_TASK BRIEF_
From the line containing "Ich kann Steffi von" down to the line containing "ágenes infrarrojas de", copy out the entries below exactly, both lines included, and nothing else; pictures do not belong in the copy.
===
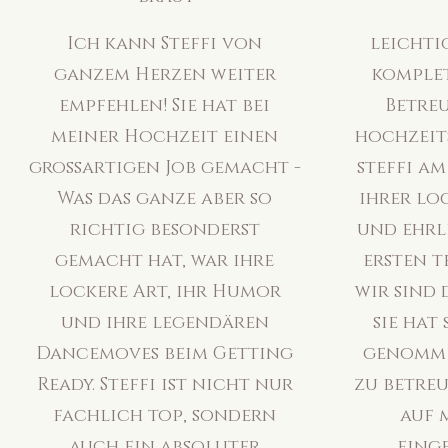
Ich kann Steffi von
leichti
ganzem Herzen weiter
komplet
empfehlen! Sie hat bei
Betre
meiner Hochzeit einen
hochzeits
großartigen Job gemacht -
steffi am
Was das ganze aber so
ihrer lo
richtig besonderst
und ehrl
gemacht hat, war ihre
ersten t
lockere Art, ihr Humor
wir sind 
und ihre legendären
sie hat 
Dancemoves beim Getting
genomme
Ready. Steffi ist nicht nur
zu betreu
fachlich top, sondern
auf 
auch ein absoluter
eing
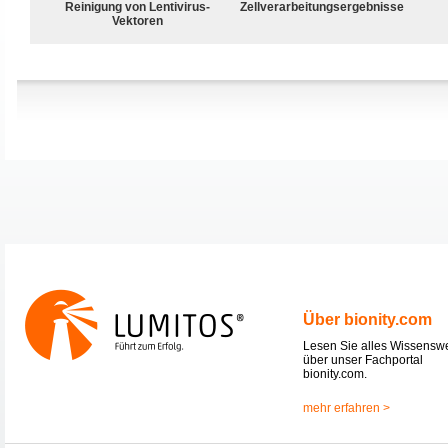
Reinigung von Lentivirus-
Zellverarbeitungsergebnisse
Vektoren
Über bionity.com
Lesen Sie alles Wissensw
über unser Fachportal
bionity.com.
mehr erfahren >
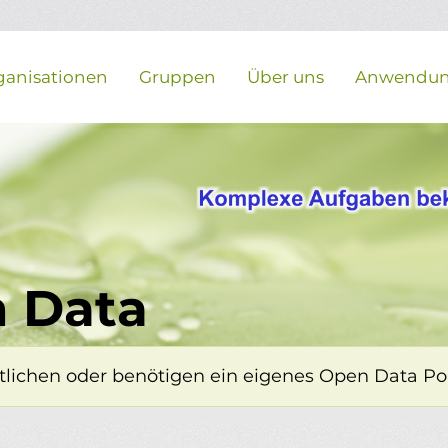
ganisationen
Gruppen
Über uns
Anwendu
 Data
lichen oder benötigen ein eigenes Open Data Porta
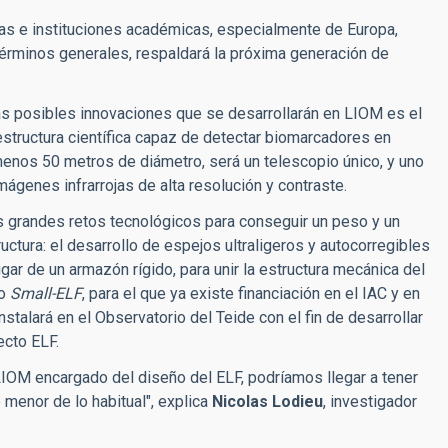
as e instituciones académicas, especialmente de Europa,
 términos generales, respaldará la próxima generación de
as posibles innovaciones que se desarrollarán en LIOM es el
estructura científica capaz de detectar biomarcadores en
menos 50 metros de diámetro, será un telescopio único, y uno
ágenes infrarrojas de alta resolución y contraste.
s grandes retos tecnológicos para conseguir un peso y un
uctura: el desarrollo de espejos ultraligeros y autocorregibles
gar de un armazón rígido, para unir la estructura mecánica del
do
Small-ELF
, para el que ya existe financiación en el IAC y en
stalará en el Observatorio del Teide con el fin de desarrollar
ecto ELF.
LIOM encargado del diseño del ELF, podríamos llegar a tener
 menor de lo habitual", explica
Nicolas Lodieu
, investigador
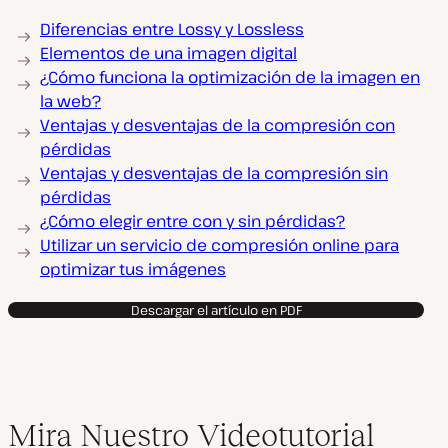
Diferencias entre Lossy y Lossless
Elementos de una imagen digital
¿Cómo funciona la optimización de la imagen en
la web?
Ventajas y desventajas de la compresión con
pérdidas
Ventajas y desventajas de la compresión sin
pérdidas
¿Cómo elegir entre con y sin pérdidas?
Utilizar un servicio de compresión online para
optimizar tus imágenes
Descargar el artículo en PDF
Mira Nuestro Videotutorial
===
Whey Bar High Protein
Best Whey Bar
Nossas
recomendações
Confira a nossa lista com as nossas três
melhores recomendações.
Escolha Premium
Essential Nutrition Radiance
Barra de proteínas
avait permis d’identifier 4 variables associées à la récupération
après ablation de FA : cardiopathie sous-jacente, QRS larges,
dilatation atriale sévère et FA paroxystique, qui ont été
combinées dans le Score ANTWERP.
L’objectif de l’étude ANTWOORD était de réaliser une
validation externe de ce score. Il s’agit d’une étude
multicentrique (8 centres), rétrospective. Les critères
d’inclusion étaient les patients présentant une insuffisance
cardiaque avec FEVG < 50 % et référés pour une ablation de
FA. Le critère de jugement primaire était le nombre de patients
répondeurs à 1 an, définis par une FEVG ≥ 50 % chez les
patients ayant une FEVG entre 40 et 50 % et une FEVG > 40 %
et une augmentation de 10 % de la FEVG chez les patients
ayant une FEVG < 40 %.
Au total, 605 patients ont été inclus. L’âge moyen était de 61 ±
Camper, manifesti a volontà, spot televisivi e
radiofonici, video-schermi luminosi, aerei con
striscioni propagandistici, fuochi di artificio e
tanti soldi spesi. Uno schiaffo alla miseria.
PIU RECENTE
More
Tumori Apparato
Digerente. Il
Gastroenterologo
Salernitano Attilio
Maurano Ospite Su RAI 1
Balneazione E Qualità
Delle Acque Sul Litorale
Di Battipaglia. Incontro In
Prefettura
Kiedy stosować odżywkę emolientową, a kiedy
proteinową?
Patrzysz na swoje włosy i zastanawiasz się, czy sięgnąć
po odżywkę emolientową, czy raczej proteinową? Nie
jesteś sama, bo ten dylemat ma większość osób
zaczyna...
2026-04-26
===
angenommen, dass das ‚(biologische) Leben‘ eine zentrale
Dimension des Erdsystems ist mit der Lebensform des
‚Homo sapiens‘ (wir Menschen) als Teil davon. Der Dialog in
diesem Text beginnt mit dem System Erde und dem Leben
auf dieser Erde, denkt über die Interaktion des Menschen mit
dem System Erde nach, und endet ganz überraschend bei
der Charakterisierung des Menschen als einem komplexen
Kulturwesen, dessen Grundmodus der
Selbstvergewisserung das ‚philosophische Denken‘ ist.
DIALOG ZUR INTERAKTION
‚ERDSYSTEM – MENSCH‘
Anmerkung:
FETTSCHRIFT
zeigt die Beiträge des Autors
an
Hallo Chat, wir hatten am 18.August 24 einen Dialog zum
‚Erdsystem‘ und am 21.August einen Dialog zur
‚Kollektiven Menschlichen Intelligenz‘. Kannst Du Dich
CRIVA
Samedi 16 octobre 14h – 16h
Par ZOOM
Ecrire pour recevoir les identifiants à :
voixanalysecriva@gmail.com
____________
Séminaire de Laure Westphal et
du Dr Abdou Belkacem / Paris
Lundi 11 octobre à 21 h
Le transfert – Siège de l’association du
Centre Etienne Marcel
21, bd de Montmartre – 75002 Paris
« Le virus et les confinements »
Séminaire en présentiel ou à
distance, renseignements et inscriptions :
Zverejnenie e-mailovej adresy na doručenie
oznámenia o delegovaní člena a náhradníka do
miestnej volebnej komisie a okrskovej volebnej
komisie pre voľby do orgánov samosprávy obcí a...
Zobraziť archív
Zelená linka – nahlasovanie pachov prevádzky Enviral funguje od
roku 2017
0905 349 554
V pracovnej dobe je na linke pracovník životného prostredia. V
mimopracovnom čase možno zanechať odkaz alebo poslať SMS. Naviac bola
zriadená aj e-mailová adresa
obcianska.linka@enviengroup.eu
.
===
_TASK SOLUTION_
Ich kann Steffi von
leichti
ganzem Herzen weiter
komplet
empfehlen! Sie hat bei
Betre
meiner Hochzeit einen
hochzeits
großartigen Job gemacht -
steffi am
Was das ganze aber so
ihrer lo
richtig besonderst
und ehrl
gemacht hat, war ihre
ersten t
lockere Art, ihr Humor
wir sind 
und ihre legendären
sie hat 
Dancemoves beim Getting
genomme
Ready. Steffi ist nicht nur
zu betreu
fachlich top, sondern
auf 
auch ein absoluter
eing
Reinigung von Lentivirus-
Zellverarbeitungsergebnisse
Vektoren
Über bionity.com
Lesen Sie alles Wissensw
über unser Fachportal
bionity.com.
mehr erfahren >
ganisationen
Gruppen
Über uns
Anwendu
 Data
lichen oder benötigen ein eigenes Open Data Porta
as e instituciones académicas, especialmente de Europa,
 términos generales, respaldará la próxima generación de
as posibles innovaciones que se desarrollarán en LIOM es el
estructura científica capaz de detectar biomarcadores en
menos 50 metros de diámetro, será un telescopio único, y uno
ágenes infrarrojas de alta resolución y contraste.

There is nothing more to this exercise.